* [Dettagli esercizio]:
Indica se ciascuna affermazione concorda con il testo sul crollo di ponte Morandi riportato qui sotto, rispondendo sì o no e citando alla lettera le parole che lo decidono.
1. I due dipendenti sono senza lavoro dal 14 agosto.
2. L'azienda valuta di spostare l'attività in un'altra zona della città.
3. L'impossibilità di lavorare riguarda soltanto la ditta Lamparelli.

____ Brano estratto

"Noi siamo completamente fermi da quel maledetto 14 agosto. Chiediamo una cosa molto semplice: vogliamo un lavoro". Il crollo di ponte Morandi ha mandato in crisi le aziende del territorio situate nella zona rossa. A 'Genova nel cuore' la testimonianza di due dipendenti della ditta Lamparelli. Azienda che sta per mandare le lettere di licenziamento ai suo dipendenti. Impossibile andare avanti nel lavoro. "Subito dopo il crollo ci hanno rassicurato ma a due mesi di distanza in realtà non è successo nulla - raccontano ancora ai nostri microfoni -. Siamo a casa, con le nostre bollette e i nostri affitti da pagare. Così è veramente dura andare avanti".
Da ormai due mesi è impossibile lavorare. Una situazione comune per tutte le aziende colpite. E così senza sicurezze e rapidi interventi di sostegno economico molte rischiano di dover chiudere e spedire le lettere di licenziamento ai propri dipendenti.
"Siamo andati via che un lavoro ce lo avevamo. Non è solo un problema di cassa integrazione in deroga, all'inizio noi e tante altre piccole aziende sembrava non entrassimo nei requisiti. Poi l'amministrazione ci ha assicirato che tutto sarà regolare ma noi chiediamo semplicemente un lavoro".
L'idea di tarsferire l'attività in un'altra zona della città non è presa in considerazione: "Vorrebbe dire ricomciare da capo e investire cifre importanti tutto per ripartire da zero. Noi e tanti altri come noi non ci pensano nemmeno. Non sarebbe possibile economicamente".

________
____ Dati forniti

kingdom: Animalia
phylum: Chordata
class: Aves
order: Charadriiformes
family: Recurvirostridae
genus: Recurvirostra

________

* [Soluzione]:
1. Sì: «Noi siamo completamente fermi da quel maledetto 14 agosto.»
2. No: «Non sarebbe possibile economicamente.»
3. No: «Una situazione comune per tutte le aziende colpite.»